Laurita decided to cross picket lines and return to work. Montreuil did not.

We first introduced you to Laurita last Friday. He experienced the teacher strike of 1994 and will retire at the end of the this year. He's been grappling with the decision of whether to strike, knowing if he does, he can't coach and regionals are this weekend.

"There's seven athletes I'd like to see get to the state tournament," Laurita said.

Laurita made the difficult decision on Tuesday to cross picket lines and return to the classroom and to practice.

"I was good with it until I got to the parking lot. I pulled into the parking lot and almost couldn't get out of the truck. Then, after three or four minutes, I almost walked across the street to see if anyone else was there. This is one of the toughest things I've done in my adult life, walking across the picket line," he said.

Across town, Montbello High School wrestling coach Cory Montreuil is just beginning his career.

"This is my first crop of seniors that stayed for four years, and it was very hard to leave them," he said.

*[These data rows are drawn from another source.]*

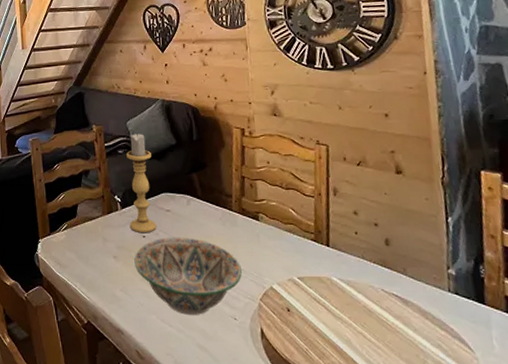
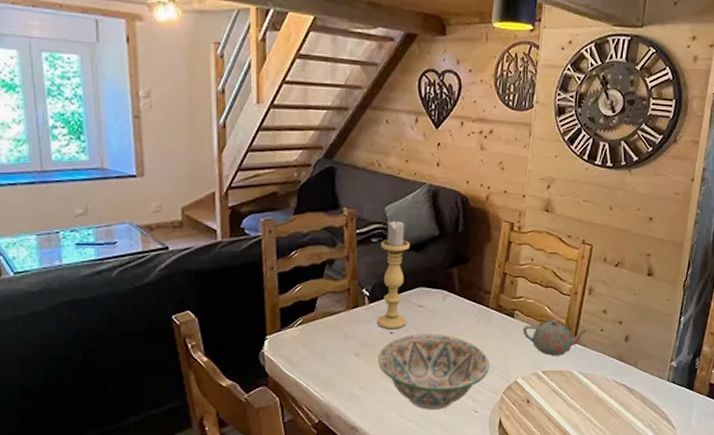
teapot: none [270,222,341,260] -> present [522,319,588,356]

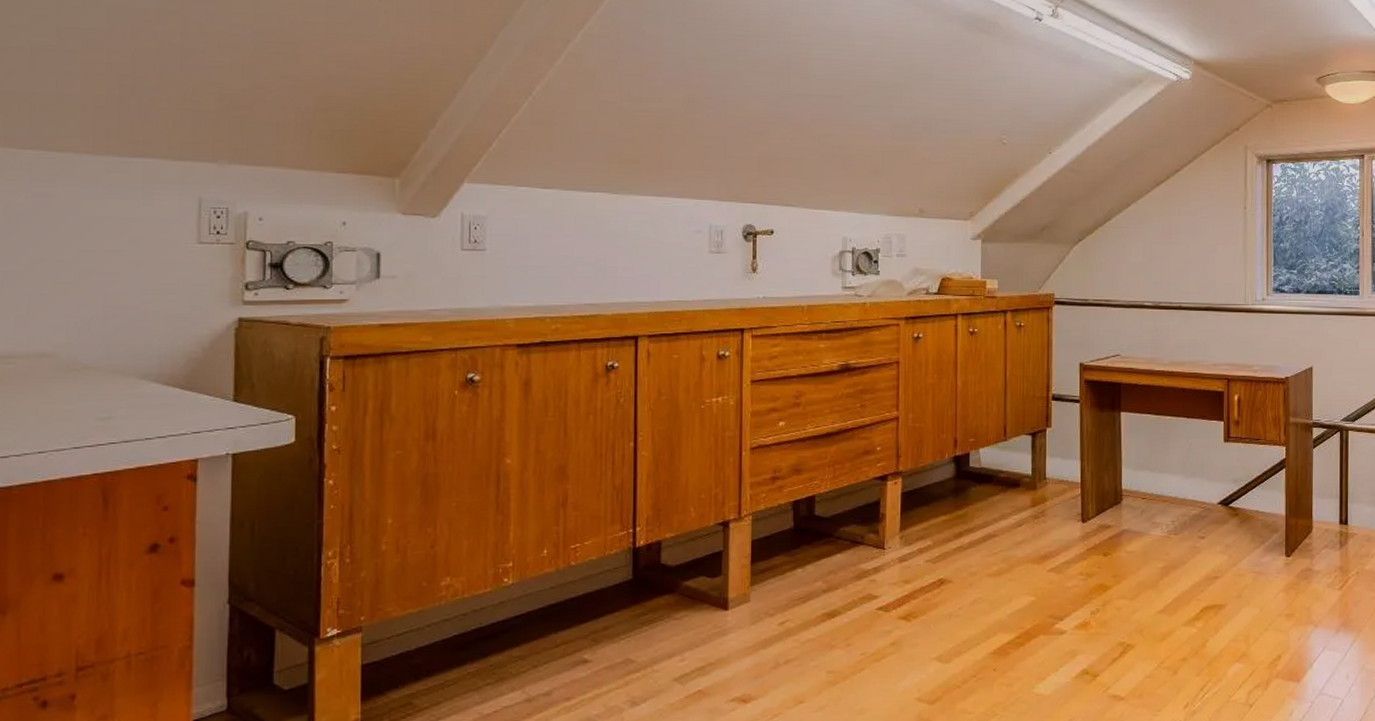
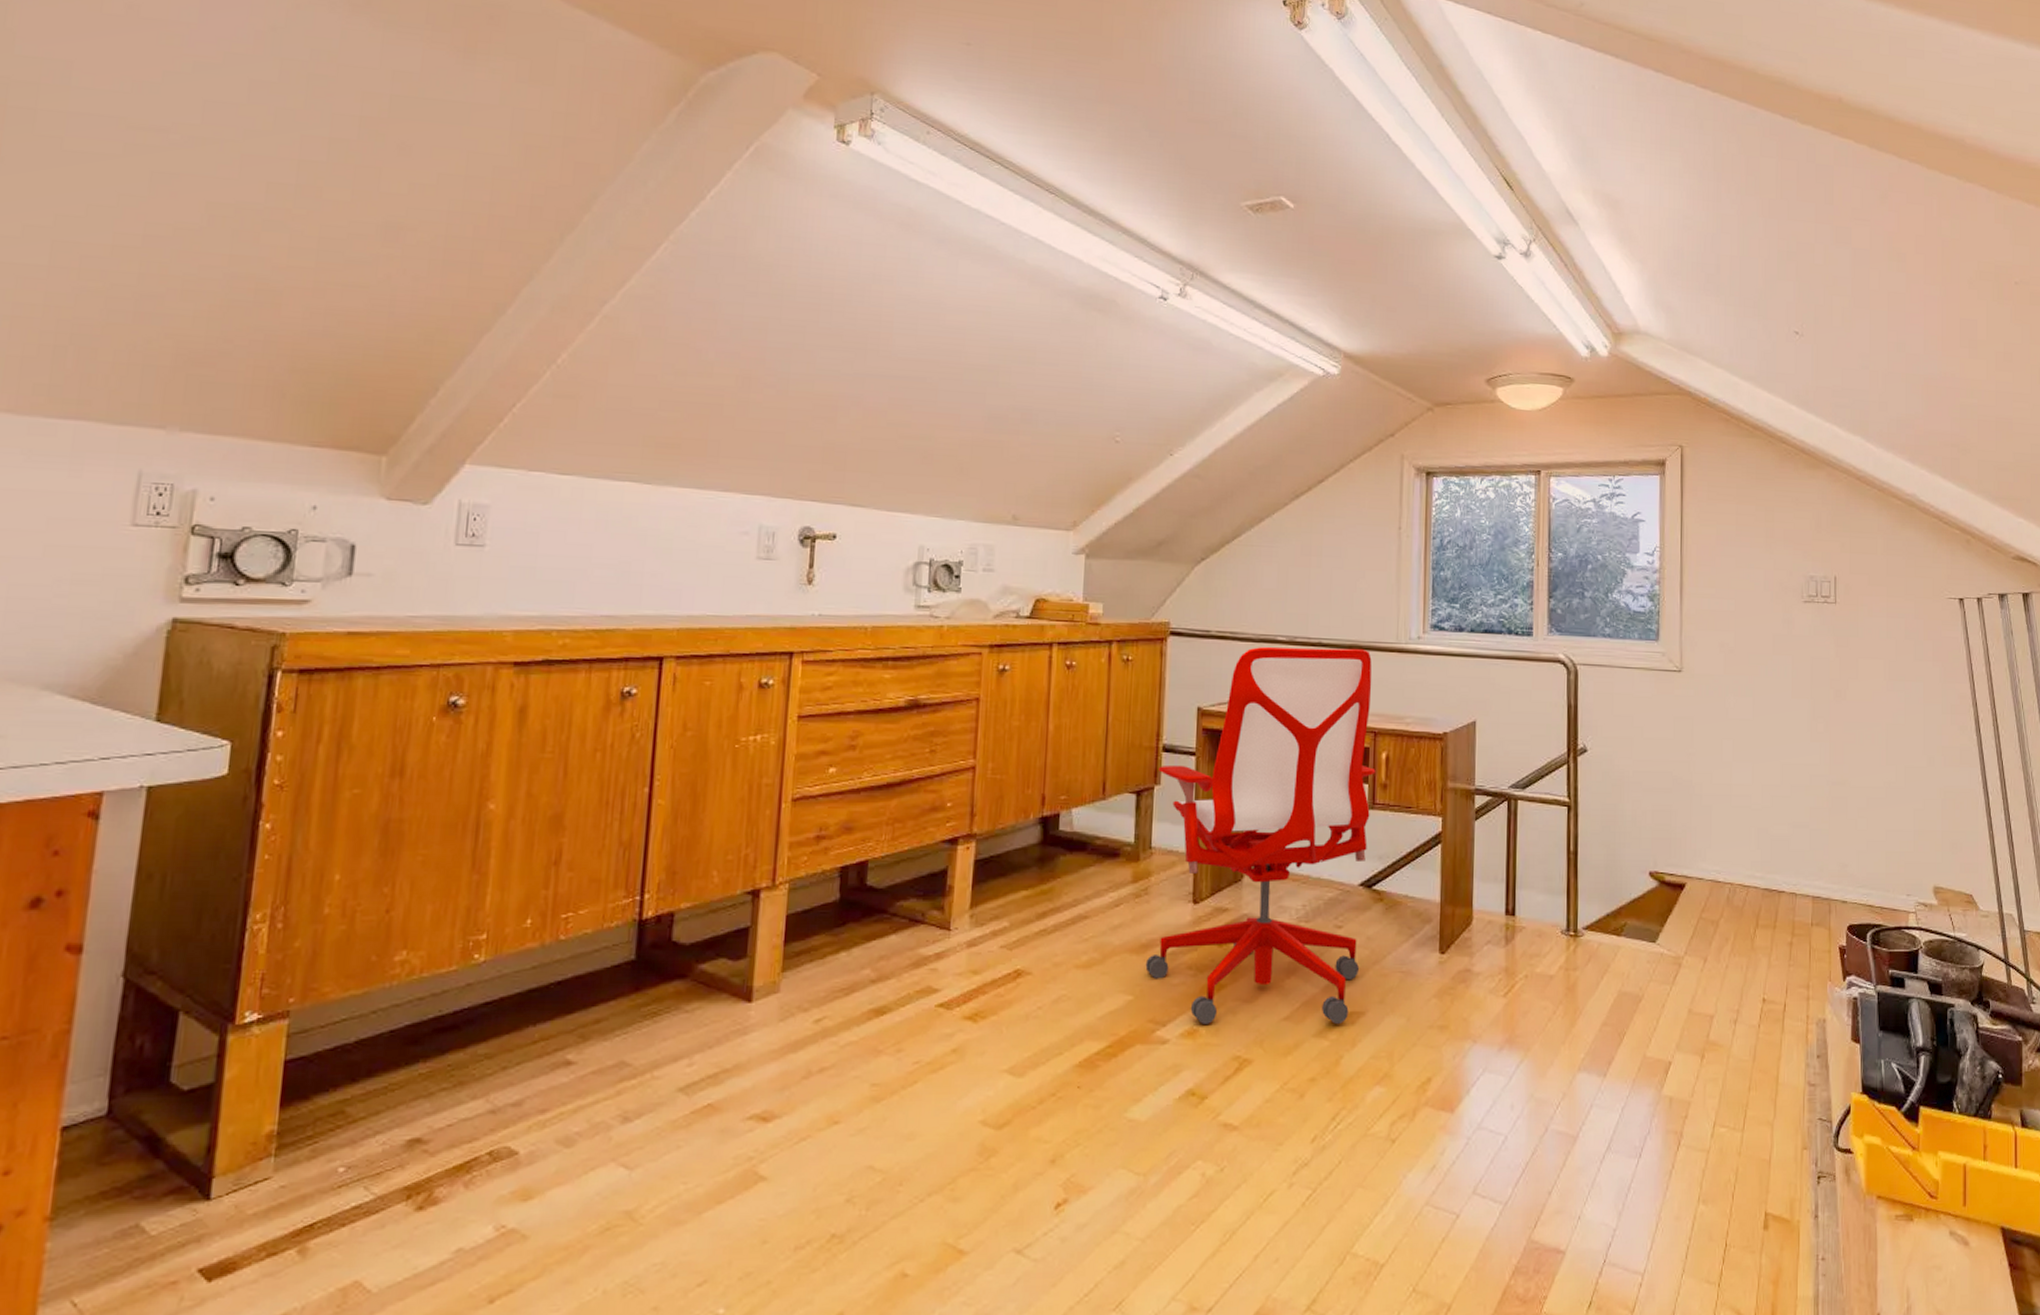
office chair: none [1044,310,1230,618] -> present [1145,647,1376,1024]

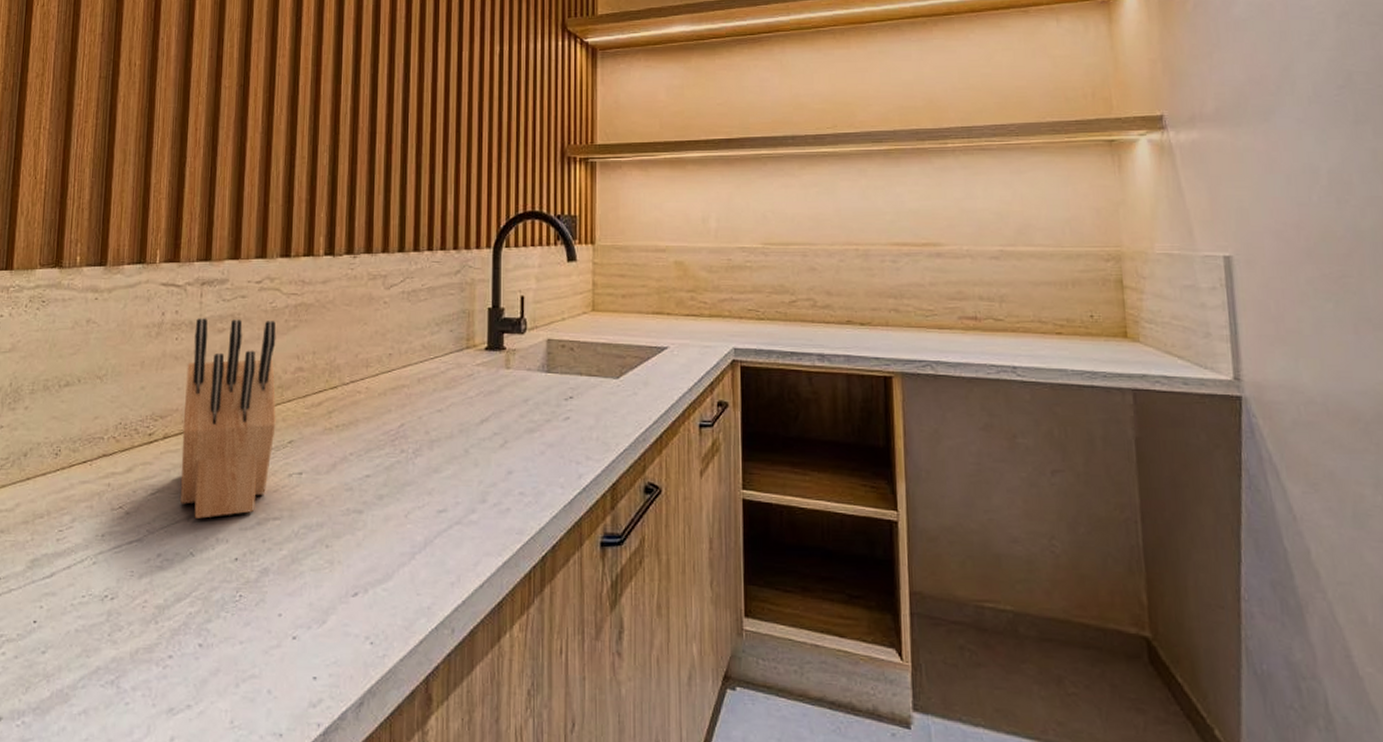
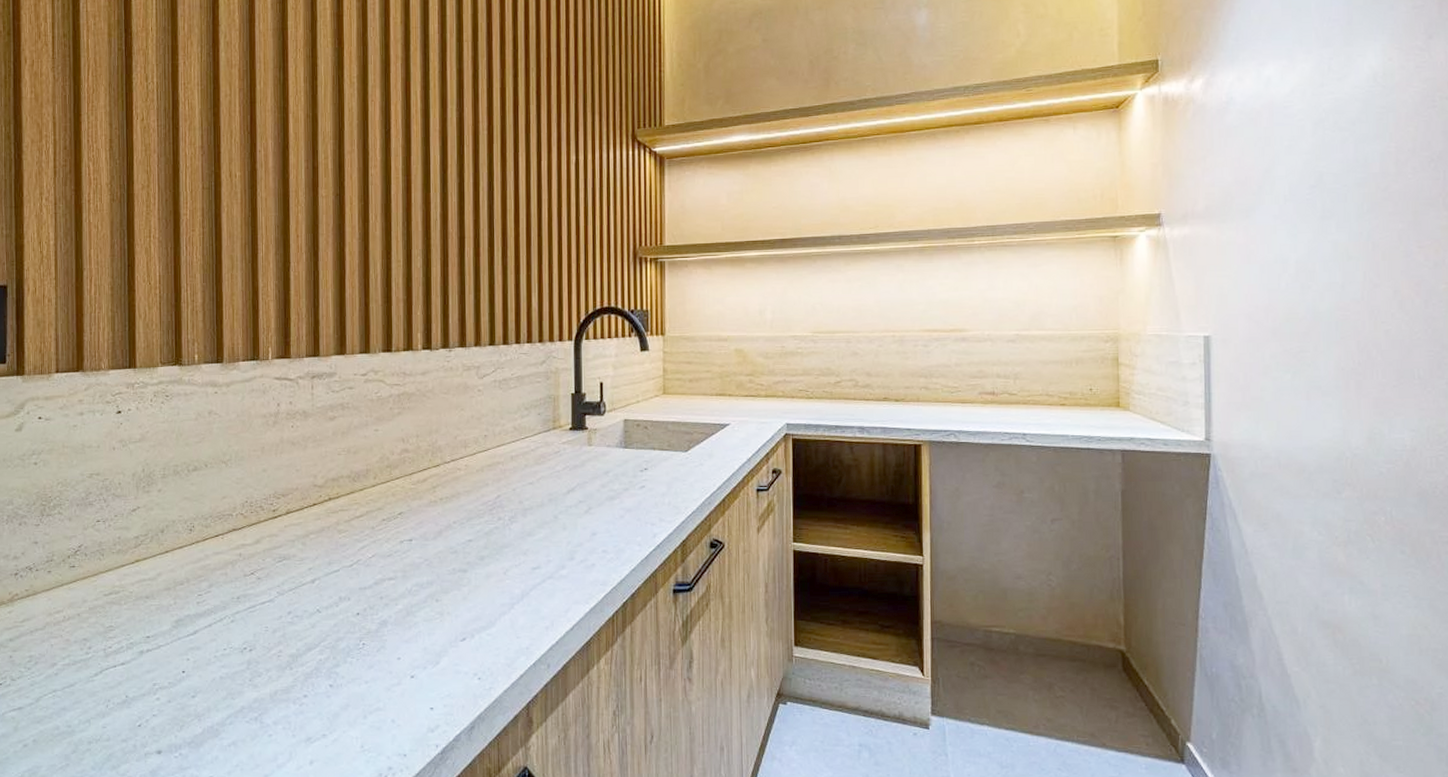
knife block: present [181,318,276,519] -> none [303,408,387,581]

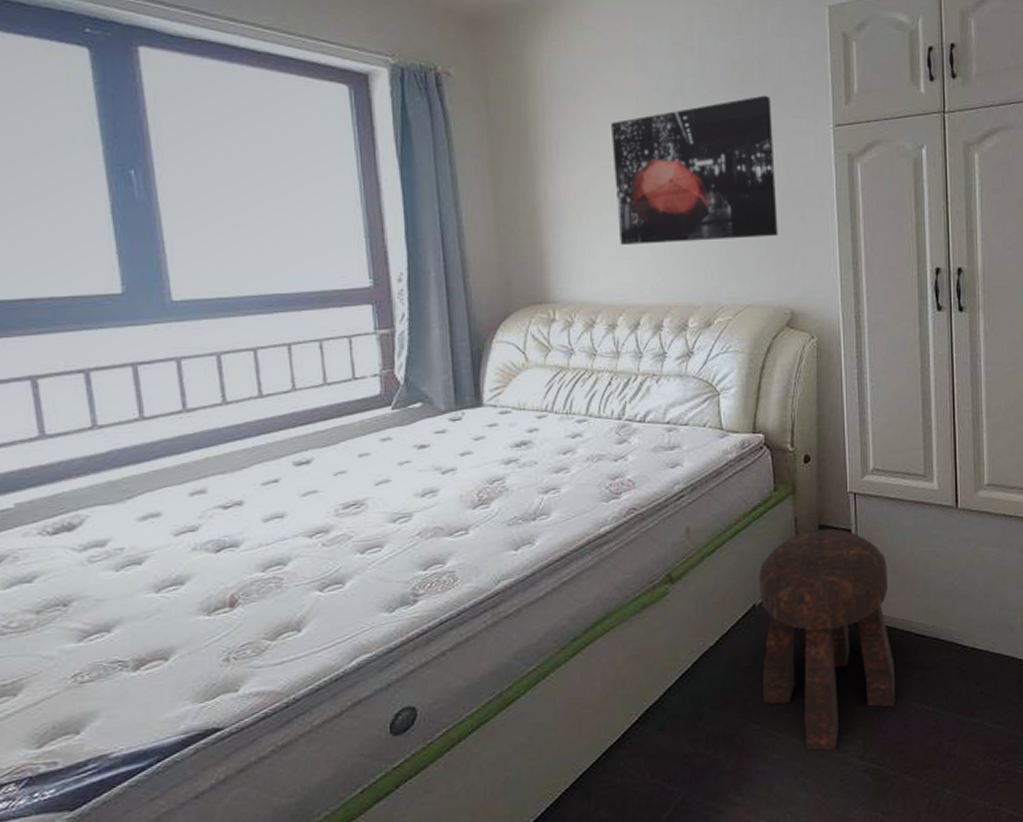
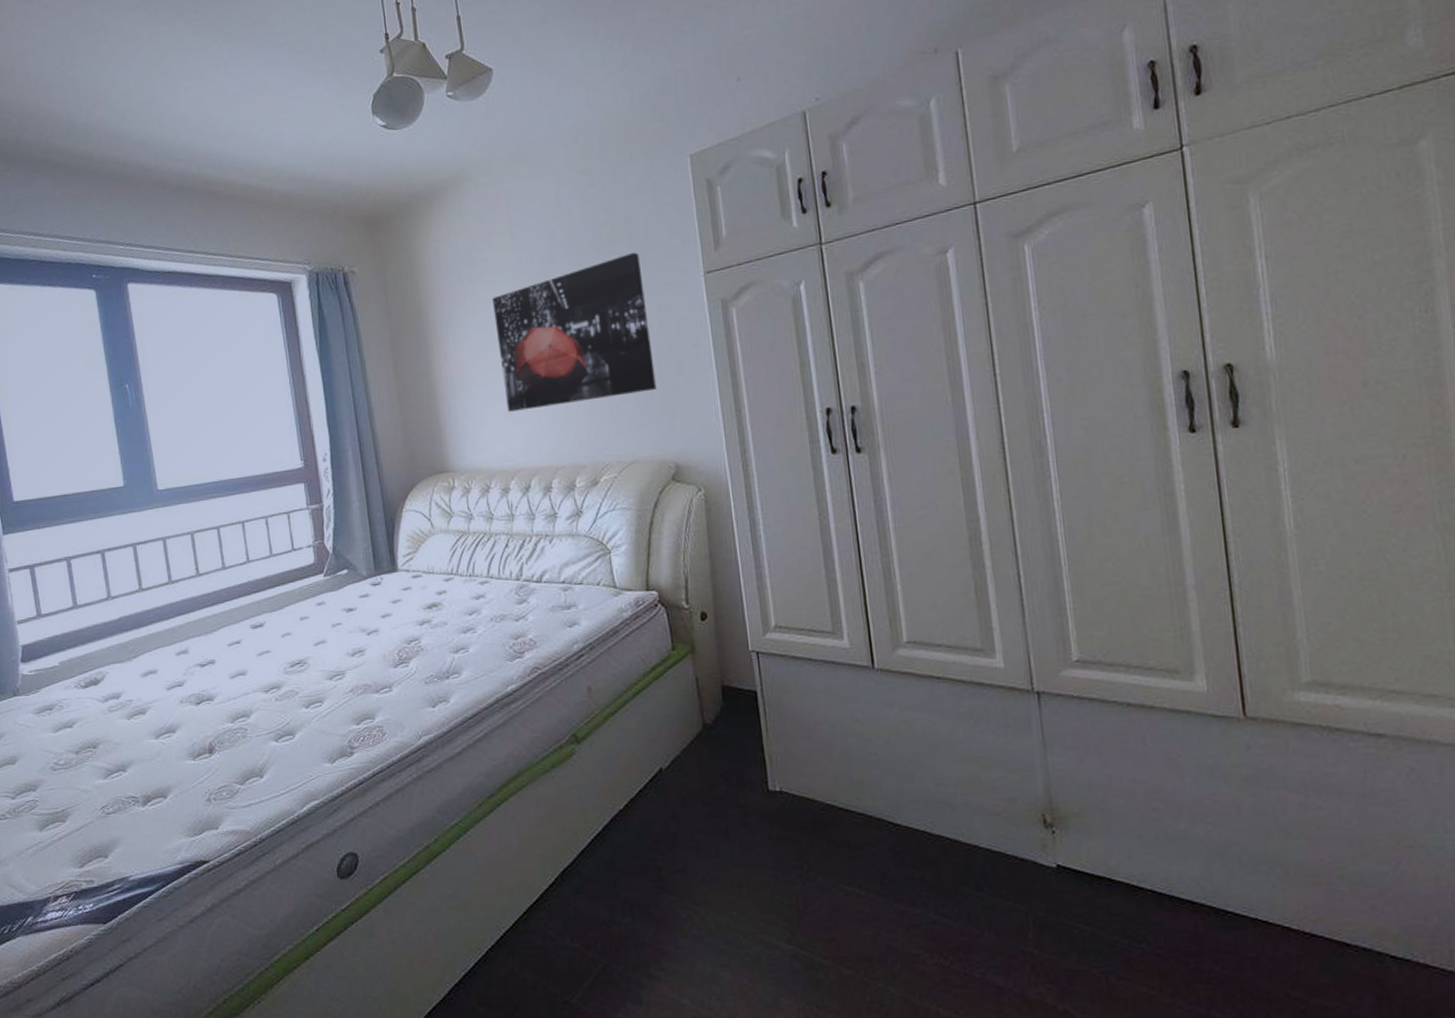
stool: present [759,528,895,751] -> none [663,689,822,931]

Montreuil remains on the picket lines, despite knowing it could come at the expense of his team during the biggest tournament so far this year.

"Saturday will be hard. I will be there. I was told by the district I can't show up in a coaching capacity, but you better believe I'll be there," he said.

Both men are making completely different decisions, but both are doing what they believe is best for their kids.

"I wanted to lead by example. I didn't want to have a 'what if' kind of situation," Montreuil said.

"I feel horrible for crossing, but I have a reason to be here," Laurita said.

DPS says more than 2,000 teachers are choosing to work. However, it's unclear how many of those teachers are members of the union.